Zurück in eine Zeit, in der sich Kunst und Technik vielleicht etwas näher waren als heute, führt das exzellente Buch „The Art of the Engineer“ von Ken Baynes und Francis Pugh, erschienen 1981 bei Lutterworth Press.
„The Art of the Engineer“ mit älterem STAEDTLER Mars Lumograph und Mitutoyo-Messschieber
Entstanden nach einer vom Arts Council of Wales organisierten Ausstellung in den Jahren 1978 und 1979 präsentiert dieser 240 Seiten umfassende und 23 × 34 cm große Band zahlreiche, Skizzen, Zeichnungen und Studien, aber auch kolorierte Lithografien und vieles mehr aus der Zeit vom Ende des 16. bis Mitte des 20. Jahrhunderts. Die hervorragende Kombination aus sorgfältig recherchiertem, detailliertem Text und einer Fülle an Bildmaterial zeigt in äußerst beeindruckender Weise die enge Beziehung zwischen der Zeichen- und der Ingenieurskunst, wie sie sich von der ausgehenden Renaissance über die industrielle Revolution bis in die 1950er Jahre hinein entwickelt hat.

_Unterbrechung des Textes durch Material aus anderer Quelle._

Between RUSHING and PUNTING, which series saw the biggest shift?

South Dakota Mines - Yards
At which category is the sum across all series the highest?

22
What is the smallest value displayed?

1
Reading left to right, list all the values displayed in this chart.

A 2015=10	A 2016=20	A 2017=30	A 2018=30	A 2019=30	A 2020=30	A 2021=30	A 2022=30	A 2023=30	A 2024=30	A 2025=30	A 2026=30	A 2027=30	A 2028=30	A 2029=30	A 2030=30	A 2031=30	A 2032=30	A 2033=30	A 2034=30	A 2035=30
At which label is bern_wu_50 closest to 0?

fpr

Zeichnung aus einer Wartungsanleitung für einen Flugzeugmotor (1929)
Ausführlich kommentierte Zeichnungen von Schiffen, Eisenbahnen, Autos und Flugzeugen aus Europa und den USA, die zu einem großen Teil bisher nur sehr wenigen zugängig waren, veranschaulichen die wachsenden Fähigkeiten der Ingenieure und Zeichner sowie die zunehmenden Anforderungen, die an sie gestellt wurden. Die in der Mitte des 19. Jahrhunderts einsetzende Entwicklung fällt dabei besonders auf: Gab es vorher selbst bei komplexeren Maschinen nur vergleichsweise wenige Zeichnungen, die zudem teilweise erst nach dem Zusammenbau erstellt wurden, so sorgten in der industriellen Revolution die Spezialisierung, die Arbeitsteilung und die sich damit ändernde Kommunikation für eine starke Zunahme sowohl der Anzahl der Zeichnungen als auch der dargestellten Details. Darüber hinaus macht das prächtige Buch die außerordentlich hohe künstlerische Qualität und die eigene Ästhetik dieses nicht nur für die Technik so wichtigen Mediums deutlich.

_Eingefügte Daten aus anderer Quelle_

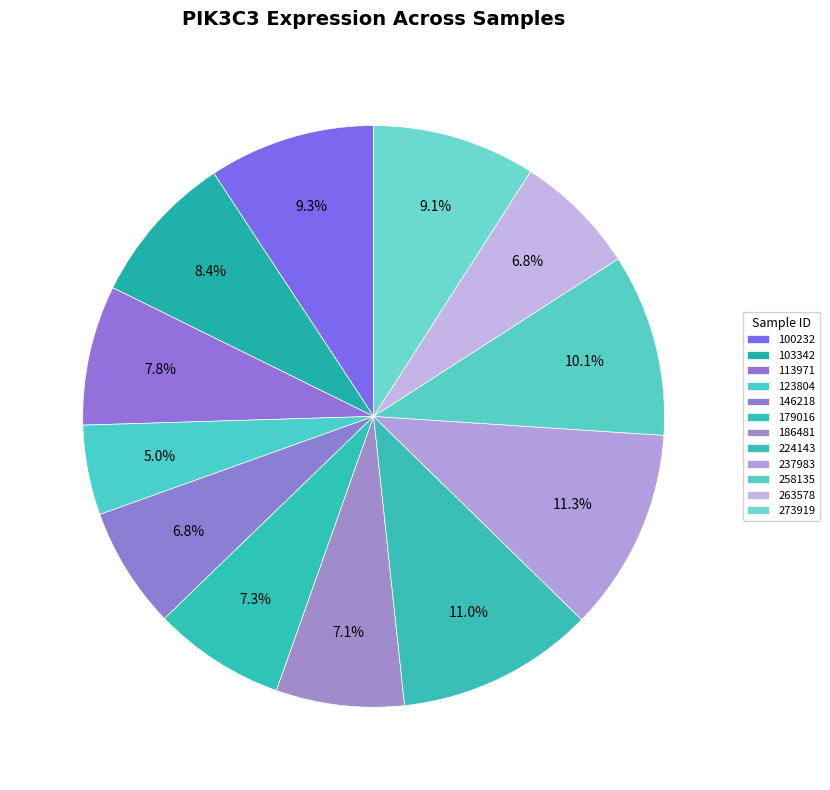

What percentage is the 186481 slice, to the nearest percent?

7%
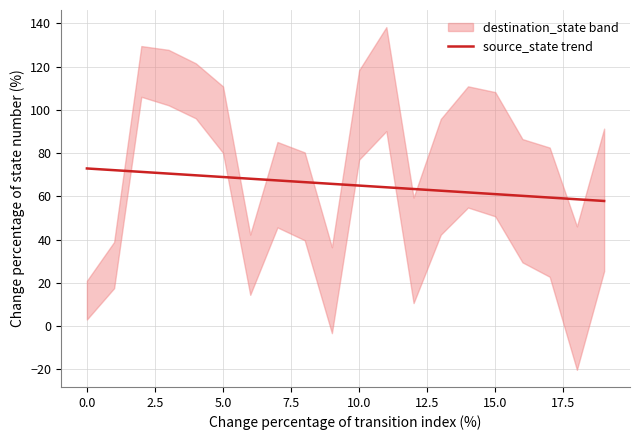

What is the sum of the values at 19 and 16?

118.1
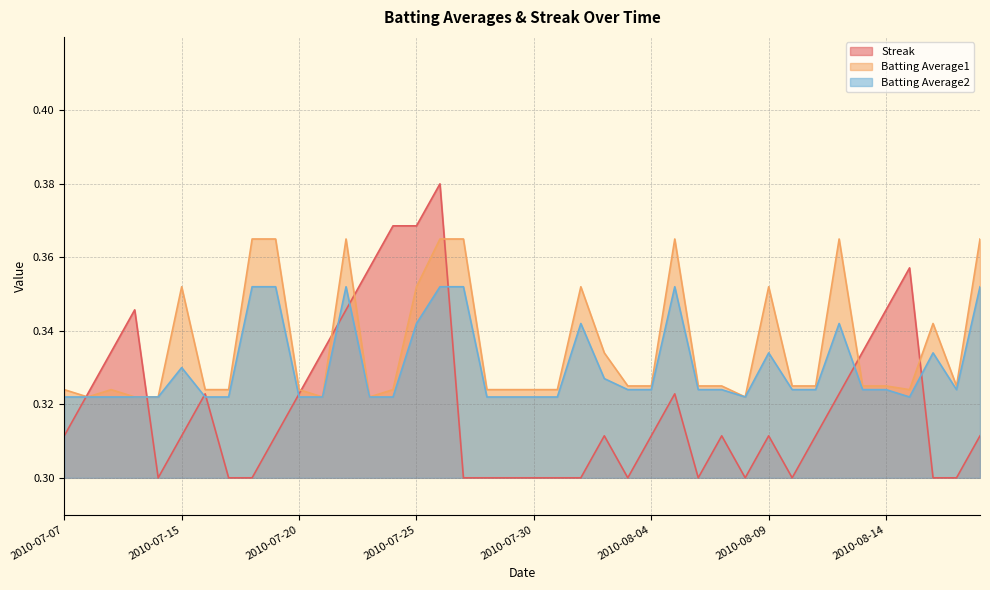

How many series are shown in this chart?

3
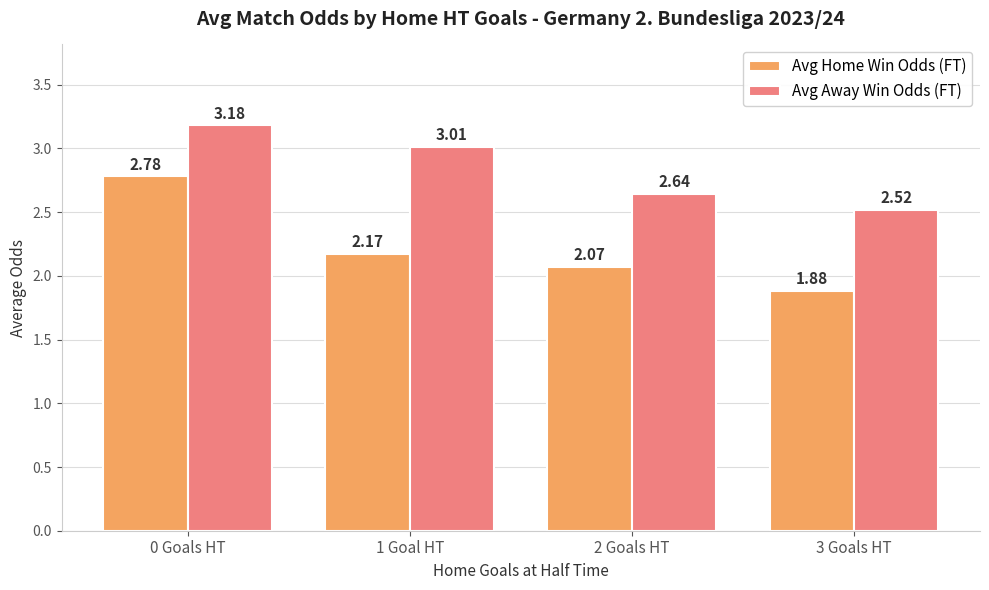

What is the label of the 2nd bar from the left?

1 Goal HT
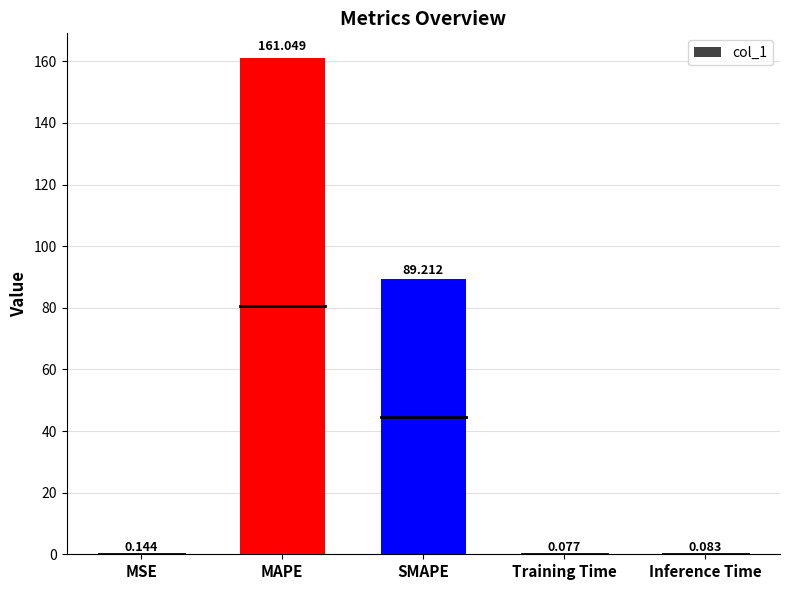

True or false: the data shows 136.4 at SMAPE.

False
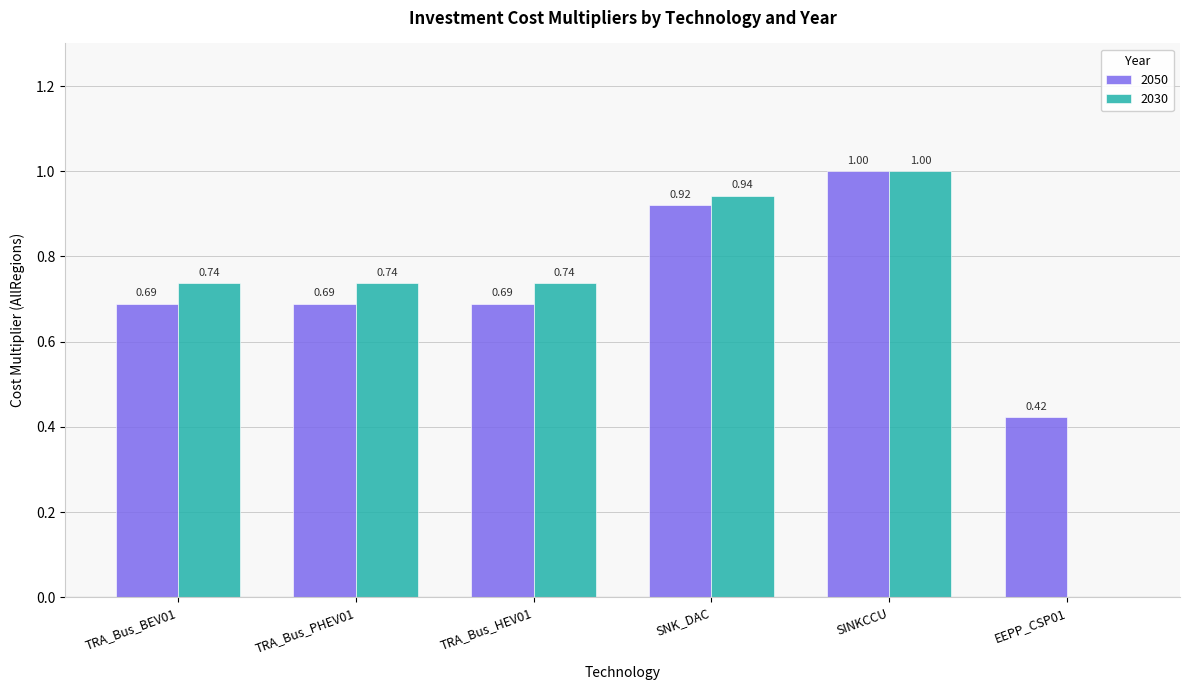

Between SNK_DAC and EEPP_CSP01, which series saw the biggest shift?

2030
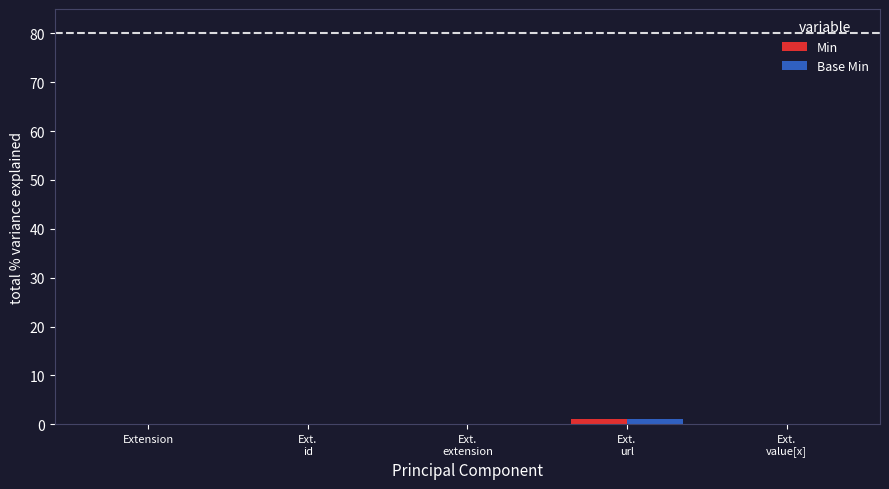

True or false: Min has a value of 0 at Extension.

True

Kolorierte Lithografie des Dampfschiffs „Great Eastern“ (1860)
Die sehr große Vielfalt des Anschauungsmaterials umfasst auch Fotos von Zeichenbüros, Fabrikhallen und Werften, Portraits von Ingenieuren, Konstrukteuren und Zeichnern sowie Teile aus alten Lehrbüchern und anderen Fachpublikationen. – Das Buch „The Art of the Engineer“ halte ich für uneingeschränkt empfehlenswert und angesichts der überragenden Qualität und Informationsfülle mit 46,25 £ (knapp 50 Euro) obendrein für vergleichsweise günstig.

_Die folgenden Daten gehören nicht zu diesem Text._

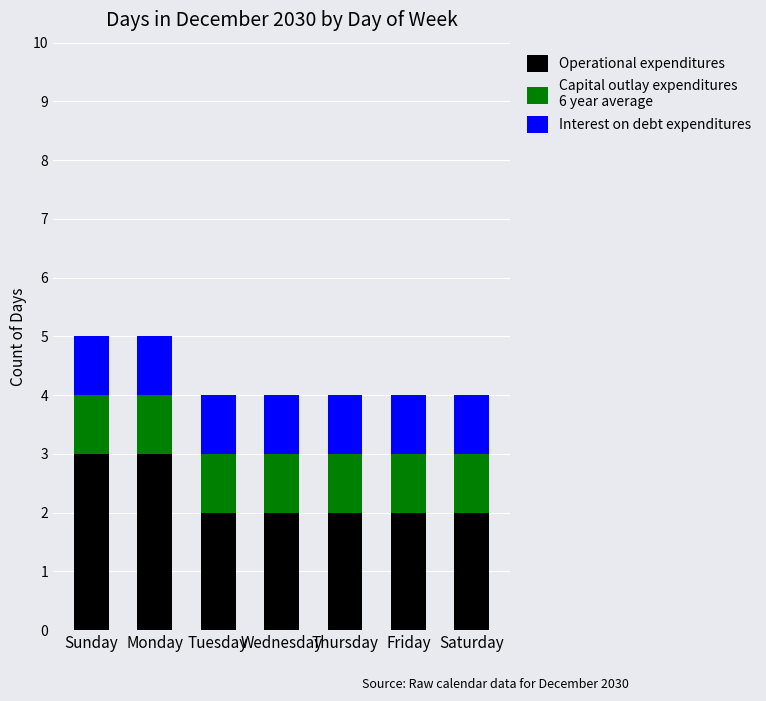

How many bars are there in total?

7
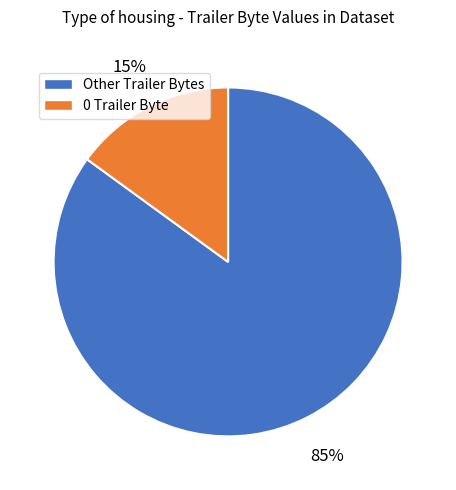

How many slices are in this pie chart?

2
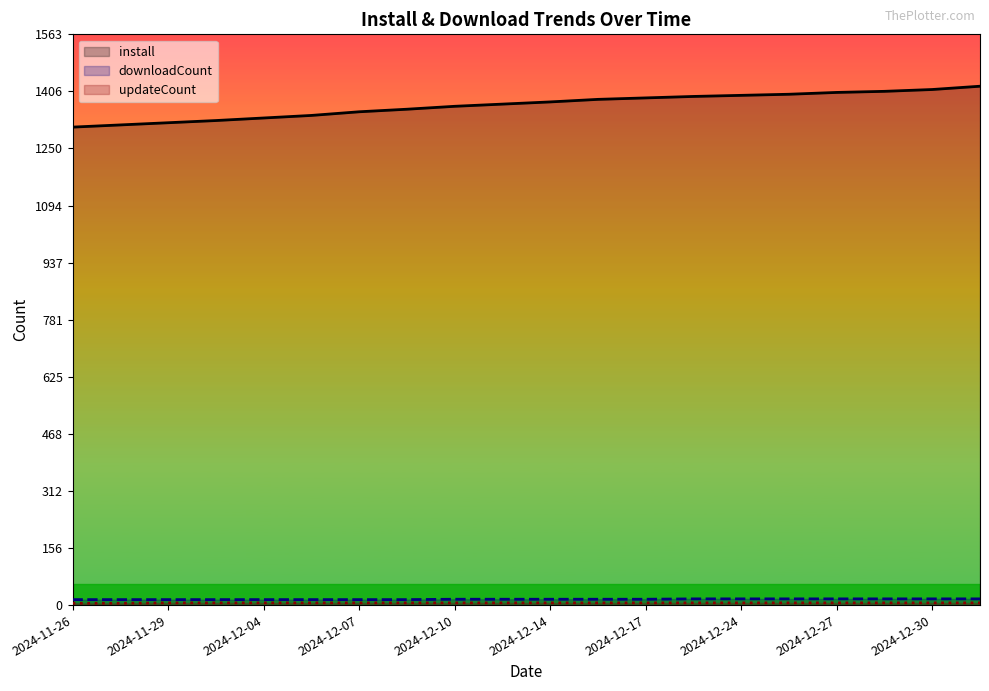

Is the value of install at 2024-12-14 greater than the value of downloadCount at 2024-12-24?

Yes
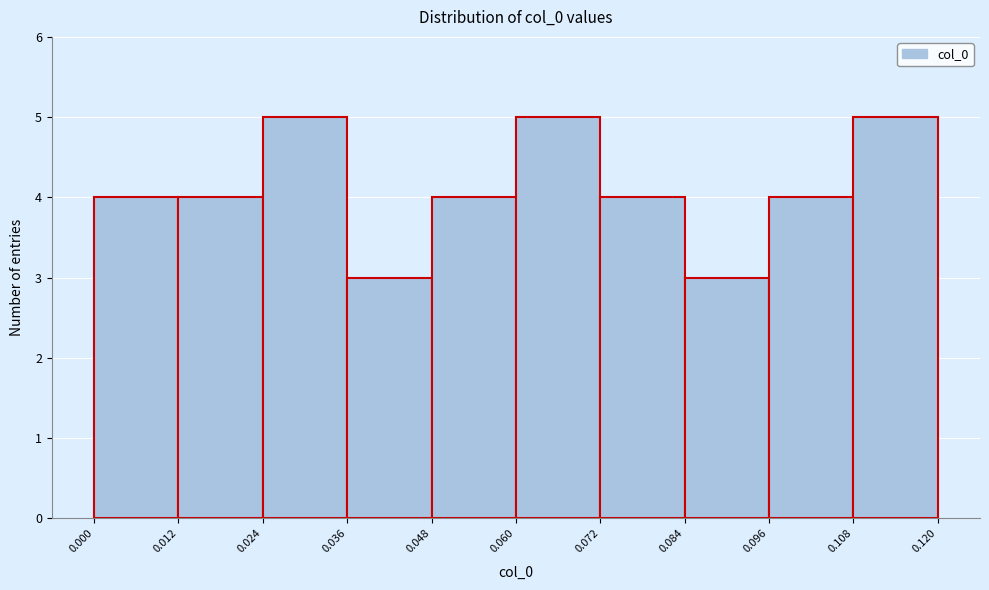

Reading left to right, list every bar in this chart as the range it spans on the x-axis followed by its height. The values are not printed on the chart, so give them approximately, as read against the axis.

0.000 to 0.012: 4
0.012 to 0.024: 4
0.024 to 0.036: 5
0.036 to 0.048: 3
0.048 to 0.060: 4
0.060 to 0.072: 5
0.072 to 0.084: 4
0.084 to 0.096: 3
0.096 to 0.108: 4
0.108 to 0.120: 5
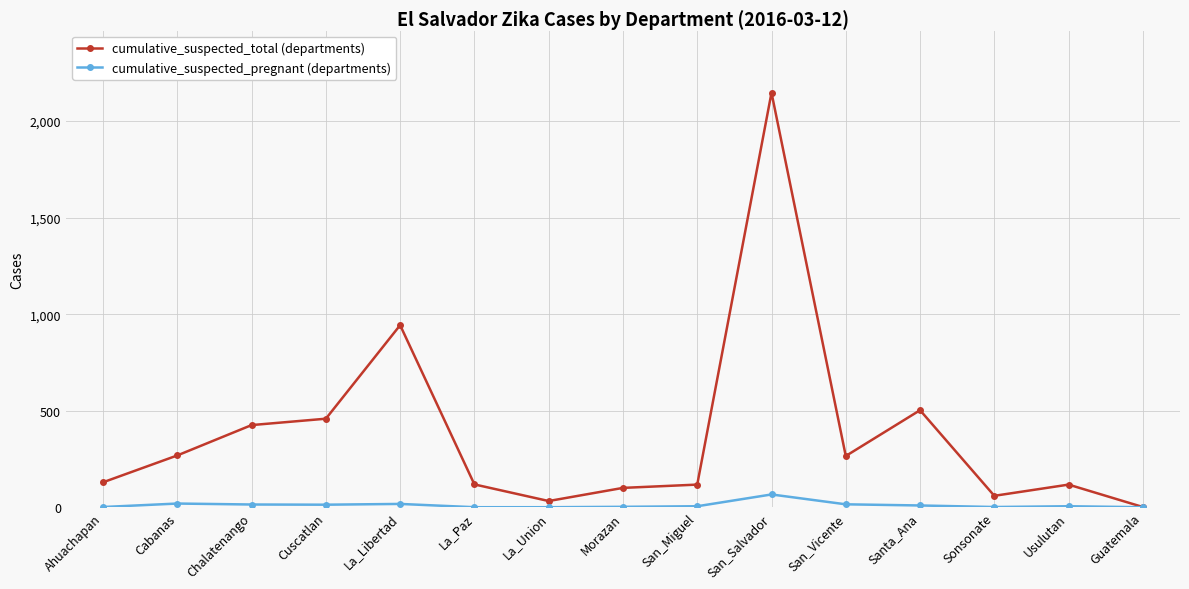

Which label corresponds to the largest value in the chart?

San_Salvador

Danke an Lutterworth Press für die Genehmigung zur Reproduktion der Ausschnitte! – Der Verlag ist übrigens auch auf der Frankfurter Buchmesse 2009 vertreten und dort am Stand K975 in Halle 8.0 zu finden.
Weitere Bücher zum Thema:
- Booker, Peter Jeffrey: A History of Engineering Drawing (Chatto & Windus 1963)
- Diderot, Denis: A Diderot Pictorial Encyclopedia of Trades and Industry Vol. 1 & 2 (Dover Publications 1993)
- Feldhaus, Franz Maria: Geschichte des Technischen Zeichnens (Hg.: Franz Kuhlmann KG, 1. Aufl. 1953. 3. Aufl. 1967)
- Lefèvre, Wolfgang (Hg.): Picturing Machines 1400–1700 (MIT Press 2004)
- Nedoluha, Alois: Kulturgeschichte des technischen Zeichnens (Springer 1960)
- Ramelli, Agostino: Various and Ingenious Machines of Agostino Ramelli (Dover Publications 1994)
- Sellenriek, Jörg: Zirkel und Lineal. Kulturgeschichte des konstruktiven Zeichnens (Callwey 1987)
- Willard, William F.: The Art of Mechanical Drawing. A Practical Course for Drafting and Design (Popular Mechanics 1912, Neuauflage Hearst Books 2009)
Zu Nedoluha, Sellenriek und Willard siehe auch „Kunst und Konstruktion“.
Anm.: Bei dem im ersten Bild dieses Beitrags gezeigten STAEDTLER Mars Lumograph 100 handelt es sich um eine ältere, geringfügig dickere Variante ohne Strichcode und mit Beschriftung in Versalien.